• [Work request 1]: In the essay about Barrie Cooke, where and when did the writer meet him?
• [Work request 2]: Reproduce the passage of the essay about Barrie Cooke from "Barrie Cooke Night" to "of them Irish.".

• [Page extract]:
Start of Block

Barrie Cooke Night Lake Yellow 1979. Oil
on canvas, 136 x 144 cm. Collection of the Arts Council/An Chomhairle
Ealaíon
I was
writing a novel and there was something I needed to know. The novel would be
called ‘The South’ and it would dramatize the lives of a number of painters,
two of them Irish.
I needed
to know something exact and precise about the act of making a painting, how you
started a painting, for example.
I decided
to approach the painter Barrie Cooke. He was a serious reader and he might
appreciate what I was doing. We arranged to meet one day in a Dublin gallery
where his work was showing. It was early in 1984. Standing in front of a
painting, I asked him to remember how it emerged.
‘How did
you start it? What was the start?’
‘You make
a mark,’ he said. ‘That is how you start.’
‘Any
mark?’ I asked.
‘Maybe,
but no mark is just any mark. You make the mark for a reason. It’s simply that
you don’t know the reason when you make the mark.’
‘Do you
ever discover the reason?’
‘It is
often not worth thinking about. You have begun the painting.’
I kept
this in my mind as I tried to describe in the novel how my painter worked, as
she followed, for example, the foresters in the Catalan Pyrenees: ‘She followed
the foresters with oil and board and a small easel and she painted the felling
of trees, the havoc. She was fascinated by the new colours of dead wood, of
wounded stumps by the small clearing in the forest breathing in freely while it
could…’
‘She
mixed colours carefully: the oily brown, fresh green, withered yellow mingling
with the flat cold blue of the sky, the remnants of frost and snow and the
beginnings of spring…’
And
later, when autumn came, she painted autumn: ‘It was as though a fire had
scorched the valley. Everything was coloured shades of red, or gold, or brown,
or rust...She needed ten colours: ten shades of rust, red, gold, yellow. And
out of each shade she needed to make ten more. Each stroke of the brush had to
carry a different colour, each stroke had to be a different size with a
different texture.’
Soon, it
became clear that Katherine Proctor, the painter in the novel, and her
companion Michael Graves would drift back towards Ireland. As I thought about
this, I wasn’t concerned about where in Ireland they would go. It might be
Dublin at the beginning and then anywhere, anywhere at all.
It was
only when I came to begin the return-to-Ireland chapter that this became a
problem. I was hesitating, putting the work off. I didn’t know why. One day,
however, I decided to do it, just do it: begin the chapter. No sentence would
come, though. No image appeared. My characters needed to be somewhere in
Ireland. I let my mind wander over places. But I was still stuck.
I
thought, then, of what Barrie Cooke had told me: ‘Make a mark.’ I wonder now,
almost forty years later, if someone had knocked on the door in that second, or
if I had felt a sudden pang of hunger, would I, if I had come back to the page
later, have made a different mark?

End of Block

• [Data extract]:
Start of Block

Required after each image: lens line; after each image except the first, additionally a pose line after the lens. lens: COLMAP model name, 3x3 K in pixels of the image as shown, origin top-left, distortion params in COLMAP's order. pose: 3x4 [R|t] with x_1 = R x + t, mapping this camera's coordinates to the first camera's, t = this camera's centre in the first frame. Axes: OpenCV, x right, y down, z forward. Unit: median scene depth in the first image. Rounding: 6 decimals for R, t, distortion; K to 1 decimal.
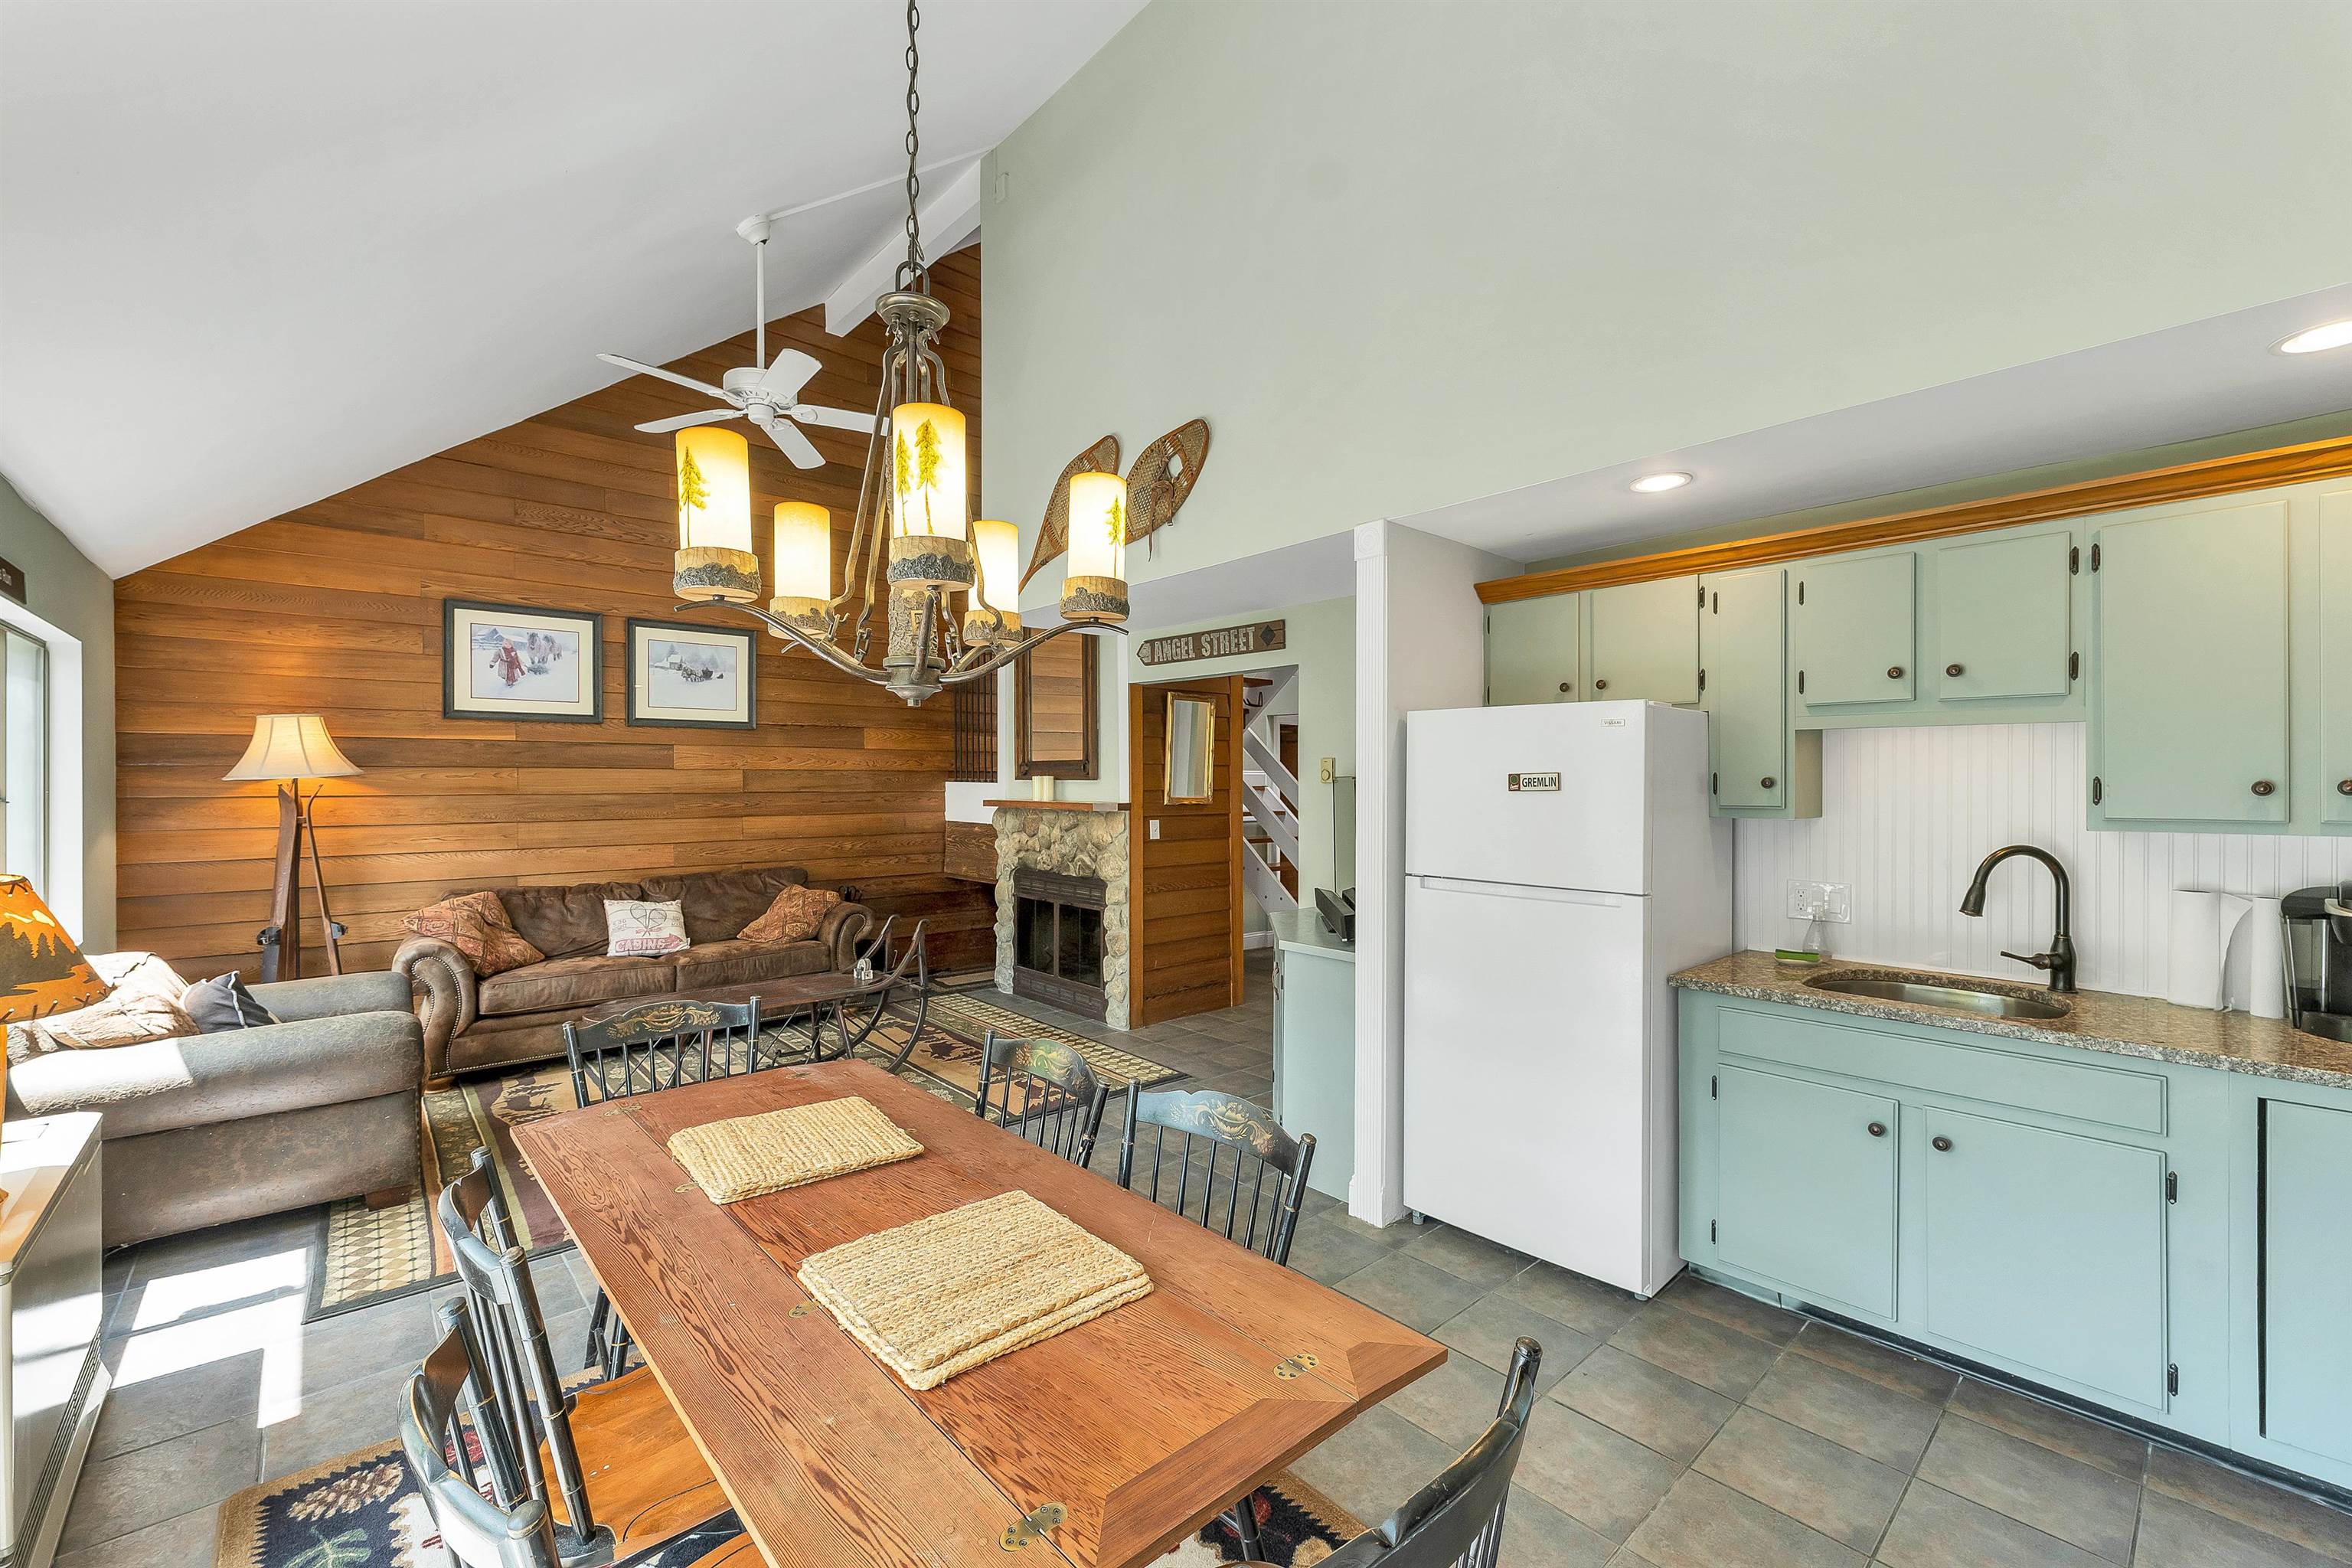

End of Block
Start of Block

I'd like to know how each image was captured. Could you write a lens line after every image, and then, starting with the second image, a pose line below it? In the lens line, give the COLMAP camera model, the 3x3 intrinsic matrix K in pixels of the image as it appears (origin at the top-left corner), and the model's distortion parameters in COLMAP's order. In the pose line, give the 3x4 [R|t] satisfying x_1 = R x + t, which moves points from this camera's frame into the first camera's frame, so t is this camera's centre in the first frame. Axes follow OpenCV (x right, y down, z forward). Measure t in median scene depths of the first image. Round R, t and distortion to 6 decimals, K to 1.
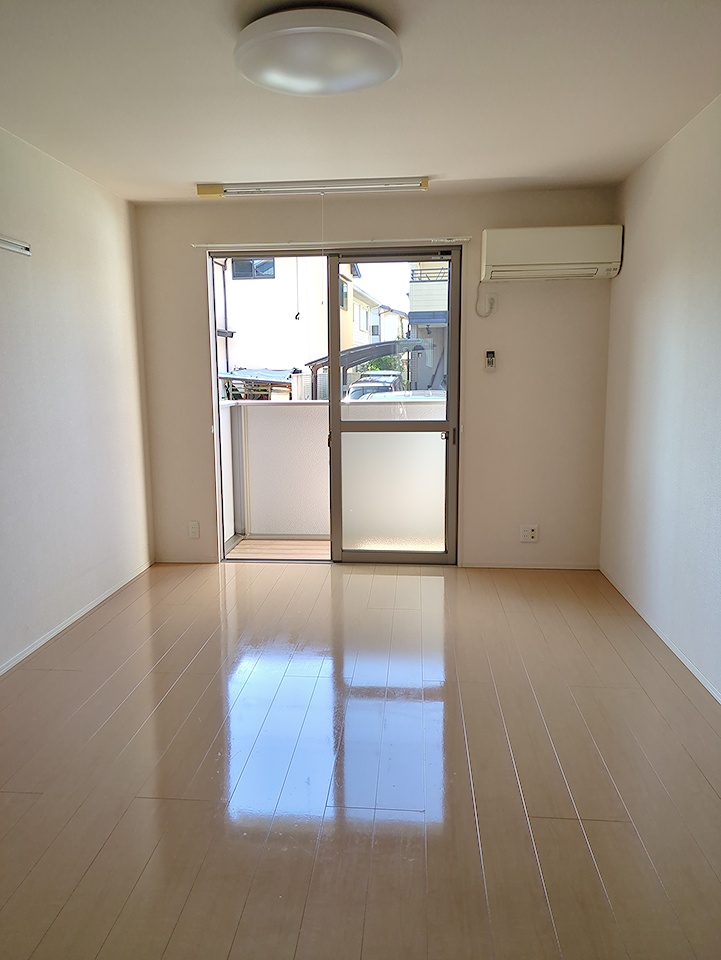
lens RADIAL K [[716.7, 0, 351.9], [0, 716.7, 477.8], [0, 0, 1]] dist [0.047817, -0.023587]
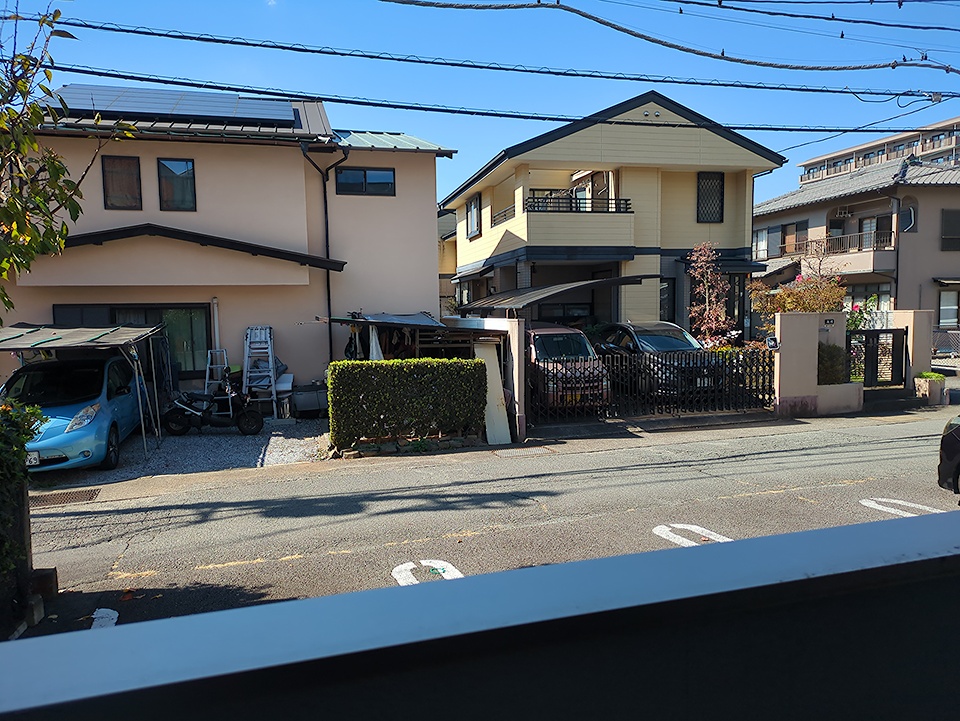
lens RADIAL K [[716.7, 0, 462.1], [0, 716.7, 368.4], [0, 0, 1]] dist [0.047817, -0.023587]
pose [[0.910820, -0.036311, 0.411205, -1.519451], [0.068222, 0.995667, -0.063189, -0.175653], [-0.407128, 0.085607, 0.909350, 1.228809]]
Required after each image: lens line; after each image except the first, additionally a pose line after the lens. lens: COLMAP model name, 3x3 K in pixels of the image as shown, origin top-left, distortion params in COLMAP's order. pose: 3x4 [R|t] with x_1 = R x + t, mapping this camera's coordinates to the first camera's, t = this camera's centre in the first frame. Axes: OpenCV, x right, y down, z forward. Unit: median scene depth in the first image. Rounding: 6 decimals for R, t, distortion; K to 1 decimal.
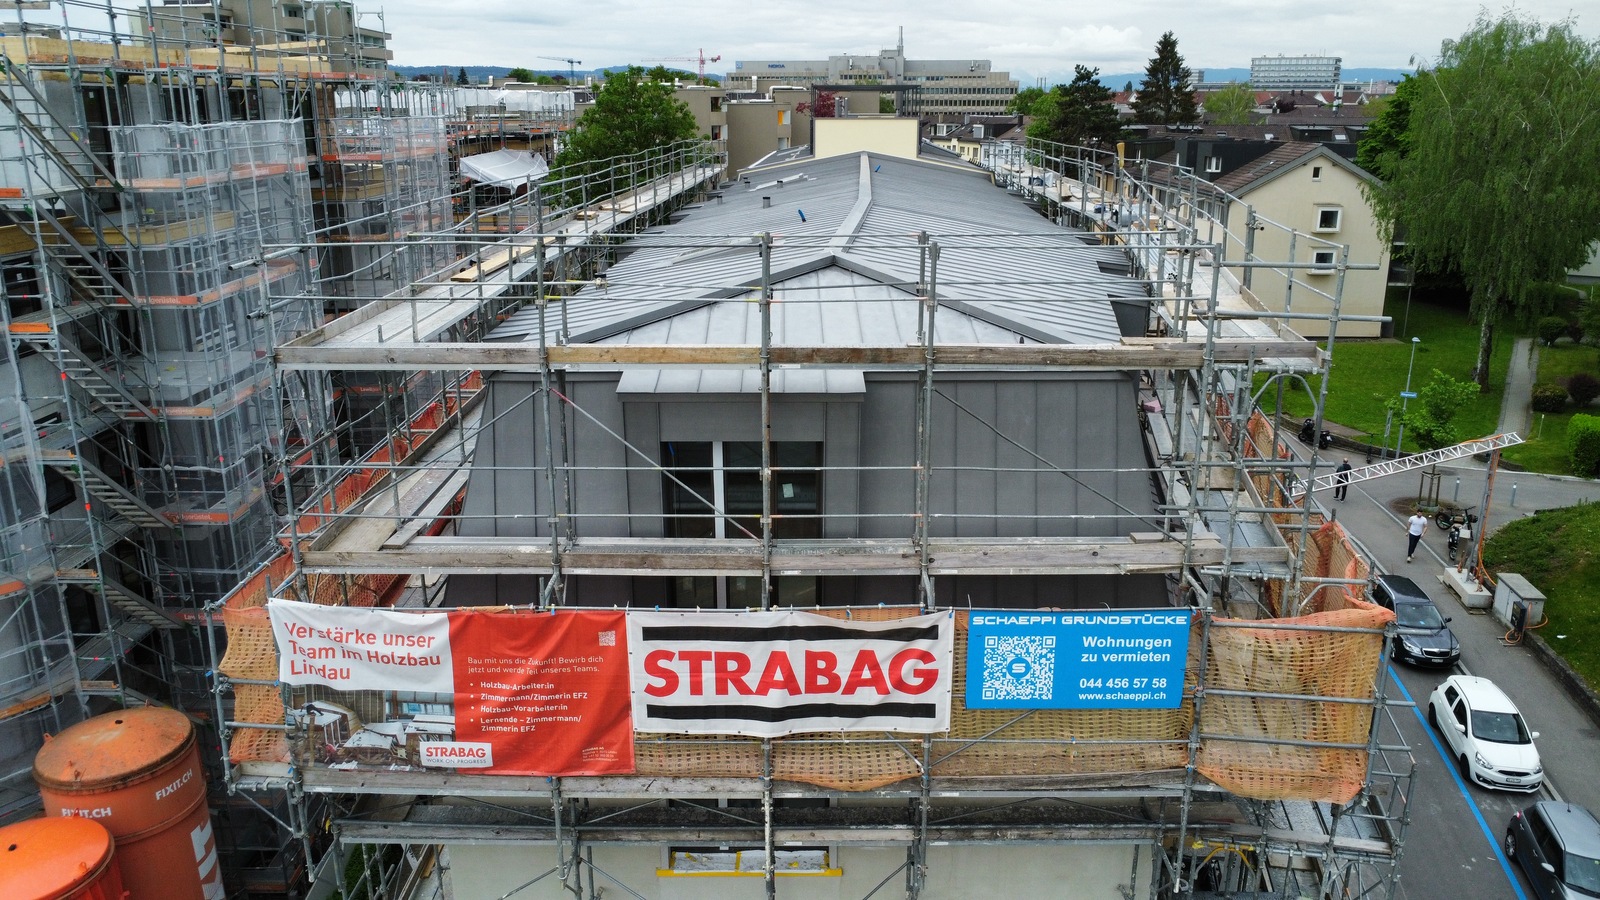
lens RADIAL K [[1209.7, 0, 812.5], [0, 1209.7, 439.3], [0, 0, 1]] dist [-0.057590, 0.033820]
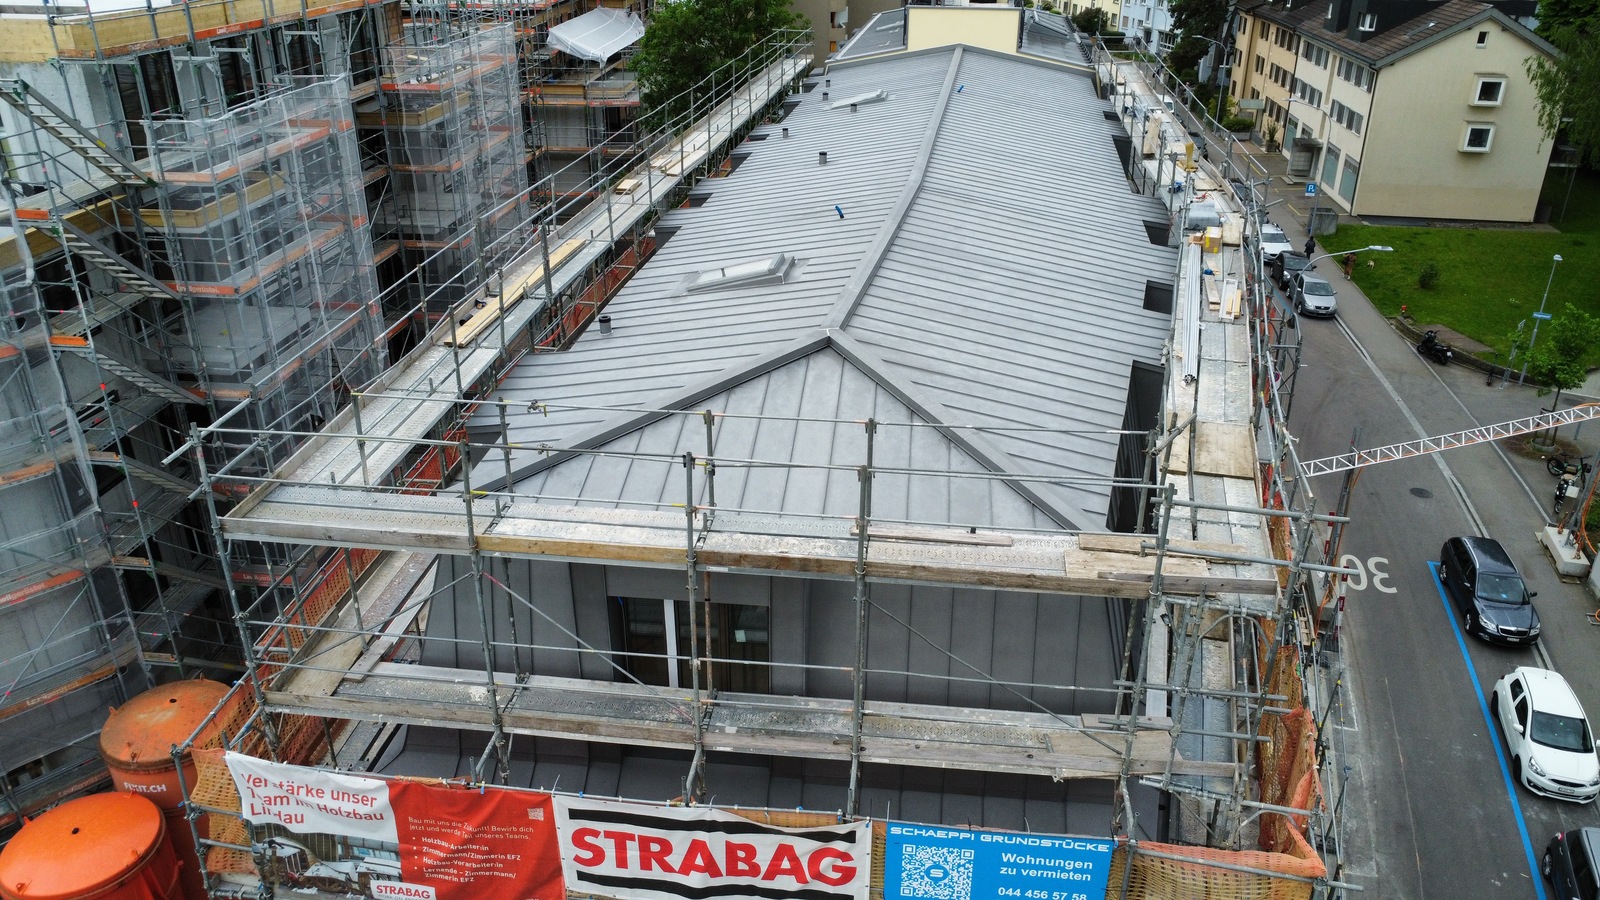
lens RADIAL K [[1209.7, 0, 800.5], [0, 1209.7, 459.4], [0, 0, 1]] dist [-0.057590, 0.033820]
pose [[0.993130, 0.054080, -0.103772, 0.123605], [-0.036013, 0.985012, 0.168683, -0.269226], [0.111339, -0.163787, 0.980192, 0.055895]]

End of Block

• [Final answer 1]: In a Dublin gallery showing his work, early in 1984.

• [Final answer 2]:
Barrie Cooke Night Lake Yellow 1979. Oil
on canvas, 136 x 144 cm. Collection of the Arts Council/An Chomhairle
Ealaíon
I was
writing a novel and there was something I needed to know. The novel would be
called ‘The South’ and it would dramatize the lives of a number of painters,
two of them Irish.